Ce mardi 14 septembre 2024 où je me rends à la Maison du Cygne*, sans être sûre de savoir l’écrire, je vis un choc silencieux. Sur le seuil de la première pièce, je vacille. On dirait que la peinture bouge, que la toile se fait devant moi au fur et à mesure de mes déplacements. Je dois sortir, revenir au jardin, porter ailleurs mon regard, m’étendre sur l’herbe. Mes yeux se ferment sur des parois intérieures - brumes, brûlures. J’attends le retour d’une forme perceptive stabilisée. Et lorsque, de nouveau debout, je pénètre une seconde fois dans la galerie, la toile est devenue lumière, il n’y a presque plus rien à voir à part de la couleur qui se diffuse. On croirait la peinture en train de se vider d’elle-même. Je m’assieds sur l’unique banc au centre de l’espace et tente alors l’expérience de regarder les peintures sans les fixer, me laissant défaire par elles, laissant toute ma vie liquidienne tirer sur mes pensées. Mes doigts s’agrippent légèrement au banc. Un homme entre et dit : « Là, il faut avoir beaucoup d’imagination. » Là, il faudrait peut-être juste être un corps, dénué d’intention.
Mars 2025, Calvados, j’écris. Je marche sur les plages du débarquement le matin, je débarque.

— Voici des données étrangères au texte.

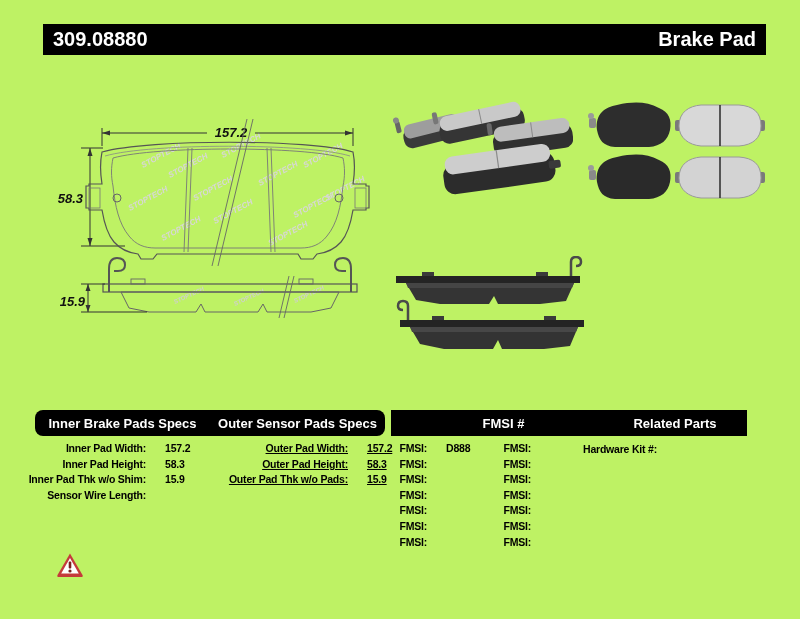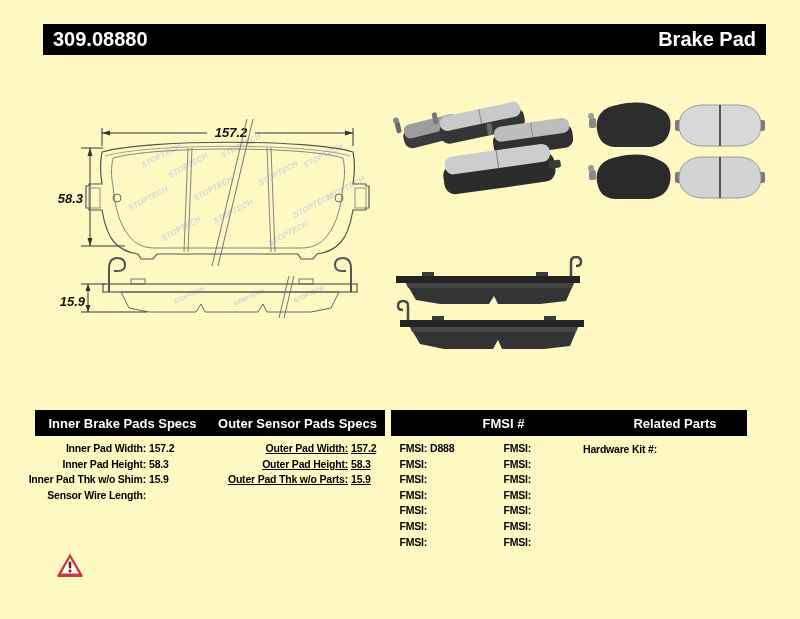"309.08880" .canvas { background: #fef9c3 -> #bef264 }
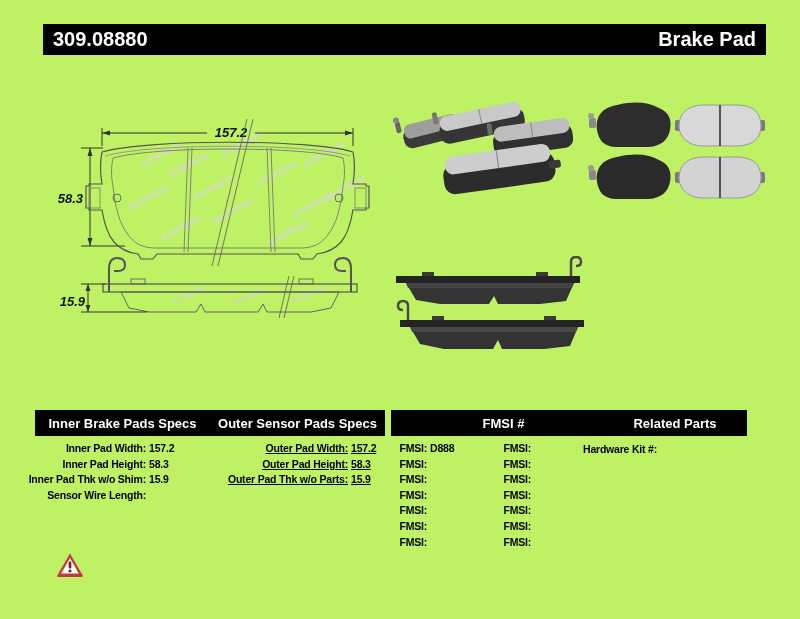"Inner Brake Pads Specs" .hbar-split { border-radius: none -> 8px }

Grandes marées de solstice, la mer s’est retirée très loin. La plage s’étire comme un ventre, l’eau luit, ruisselle sur le sable. Je laisse mon corps errer sur la plaque sensible, je débarque dans la matière de nos constituants, le regard ininterrompu. Aucun relief ne fait obstacle, à part des mots qui me viennent : c’est la mère des peintures. Et d’un coup, je marche dans les peintures de Claire, dans leur origine horizontale.
Au moment de quitter la plage, un petit enfant apparaît dans mon champ. Il rentre dans une flaque que la mer a laissée. Je m’immobilise et l’observe, qui marche, le haut de son corps entièrement tourné vers les traces que l’eau fait autour de ses jambes au fur et à mesure qu’il se déplace. Parfois aussi l’enfant trace quelque chose avec son doigt sur le sable mouillé. C’est ce trait rose-rouge, on dirait, légèrement onctueux, qui incise parfois les peintures de Claire Colin-Collin - un reste de désir sous les ongles.
Dorothée Volut, Artignosc-sur-Verdon, mars 2025
- Précédente exposition de Claire Colin-Collin, Un certain temps, à Six-Fours-Les-Plages du 13.07 au 20.09.2024.